Skipper: We'll fix it. Alex: Fix it? How you gonna fix this? Skipper: Grit, spit and a whole lotta duct tape.
-
Let read this :
1=1 a=a a²=a² a²-a²=a²-a² a(a-a)=(a+a)(a-a) a=a+a a(1)=a(1+1) 1=1+1 1=2Where is the error ? -
Abbott and Costello said it better.
PIEBALDconsult wrote:
Abbott and Costello_, who were on first,_ said it better.
It was missing something.
I wanna be a eunuchs developer! Pass me a bread knife!
-
Let read this :
1=1 a=a a²=a² a²-a²=a²-a² a(a-a)=(a+a)(a-a) a=a+a a(1)=a(1+1) 1=1+1 1=2Where is the error ?welcome to the lounge. I know this isn't quite your first post - but nearly. And I would like to apologise for the negativity your post received. For someone who hadn't seen that 'proof' before it may have been interesting - as you can see, not only have the majority here seen it (more than once!) but they like to stuff it down your throat - whether to big-note themselves or simply in an attempt to belittle you we cannot tell. They should be ashamed. Merry Xmas
PooperPig - Coming Soon
-
Let read this :
1=1 a=a a²=a² a²-a²=a²-a² a(a-a)=(a+a)(a-a) a=a+a a(1)=a(1+1) 1=1+1 1=2Where is the error ?How about this... ;P Start with this: 1/9 = 1/9 Then convert one side to decimal equivalent (which is infinitely recurring) 1/9 = 0.11111111111111111111111111111111111111111111111111111111...(etc etc) Then multiply both sides by nine 1 = 0.9999999999999999999999999999999999999999999999999999999999...(etc etc) Therefore, 1 is equal to 0.9999999999999999999999999999999999999999999999999999999999999999999999999999999999999999999...(where the 9's are in infinite recursion). And yes, this actually is mathematically correct.
-
welcome to the lounge. I know this isn't quite your first post - but nearly. And I would like to apologise for the negativity your post received. For someone who hadn't seen that 'proof' before it may have been interesting - as you can see, not only have the majority here seen it (more than once!) but they like to stuff it down your throat - whether to big-note themselves or simply in an attempt to belittle you we cannot tell. They should be ashamed. Merry Xmas
PooperPig - Coming Soon
Thank you Max and happy new Xear
-
How about this... ;P Start with this: 1/9 = 1/9 Then convert one side to decimal equivalent (which is infinitely recurring) 1/9 = 0.11111111111111111111111111111111111111111111111111111111...(etc etc) Then multiply both sides by nine 1 = 0.9999999999999999999999999999999999999999999999999999999999...(etc etc) Therefore, 1 is equal to 0.9999999999999999999999999999999999999999999999999999999999999999999999999999999999999999999...(where the 9's are in infinite recursion). And yes, this actually is mathematically correct.

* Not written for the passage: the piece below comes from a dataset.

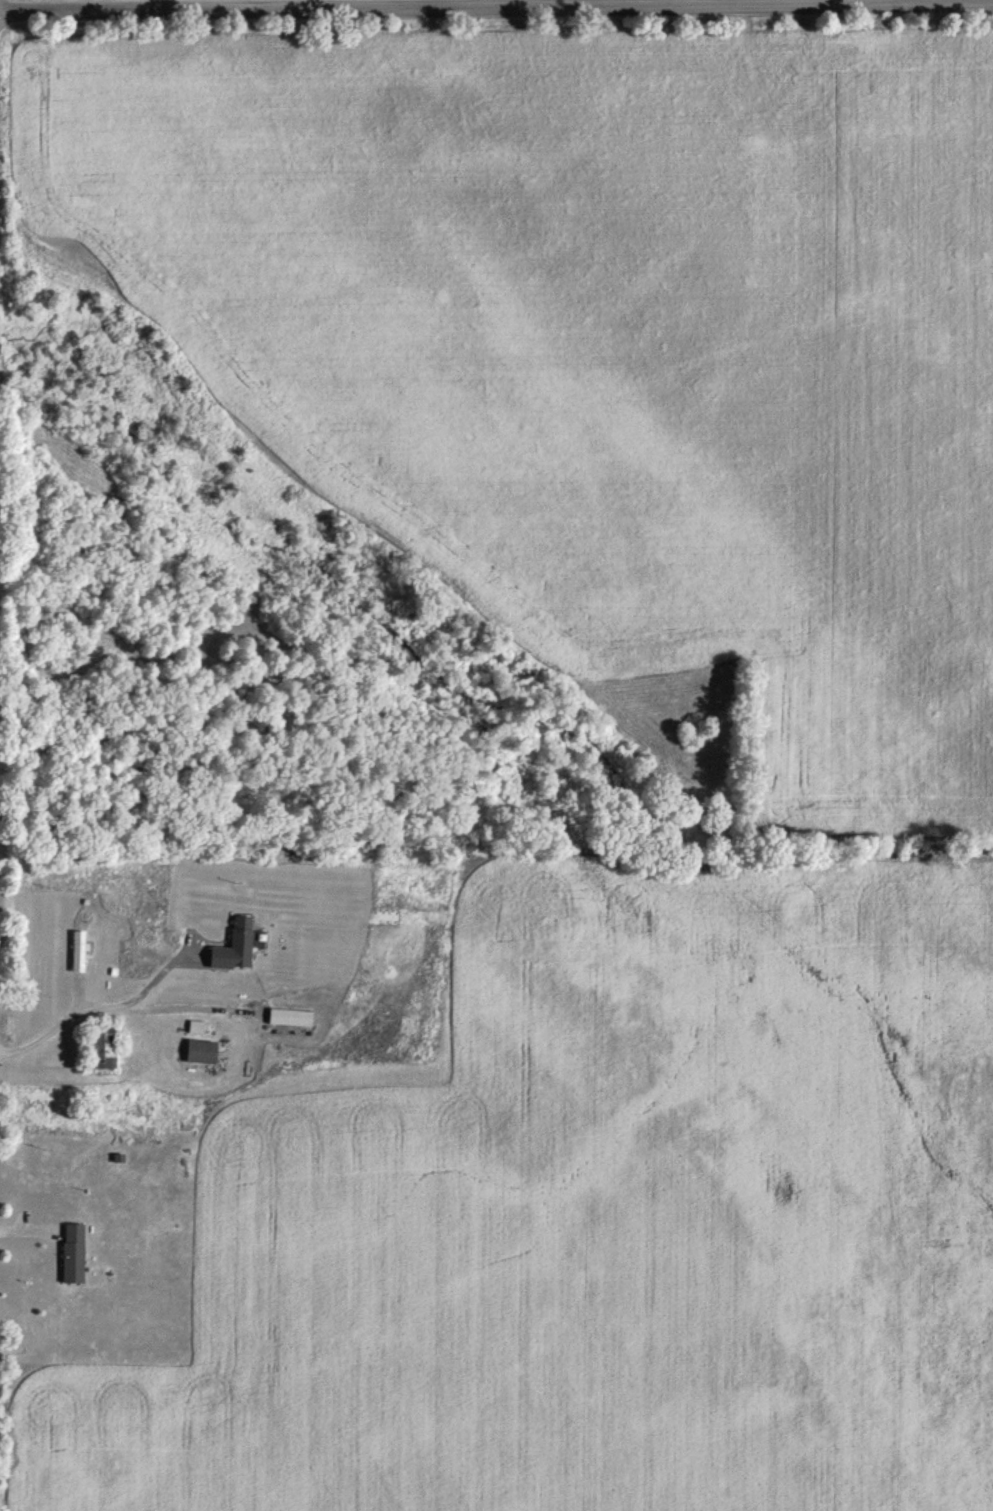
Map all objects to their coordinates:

I agree but here 1/9 = 0.111111111111111111111111...... is not really true ; we lost 0.000000000000000000000.......9 I could write 1/9~= 0.111111111111111111111111...... then 1 ~= 0.9999999999999999999999999...... ??
-
I agree but here 1/9 = 0.111111111111111111111111...... is not really true ; we lost 0.000000000000000000000.......9 I could write 1/9~= 0.111111111111111111111111...... then 1 ~= 0.9999999999999999999999999...... ??
tayoufabrice wrote:
1/9 = 0.111111111111111111111111...... is not really true ; we lost 0.000000000000000000000.......9
Wish I could agree, but I can't... read all about it[^] :-D Even google 0.999999999999999 = 1[^] if you're still unconvinced.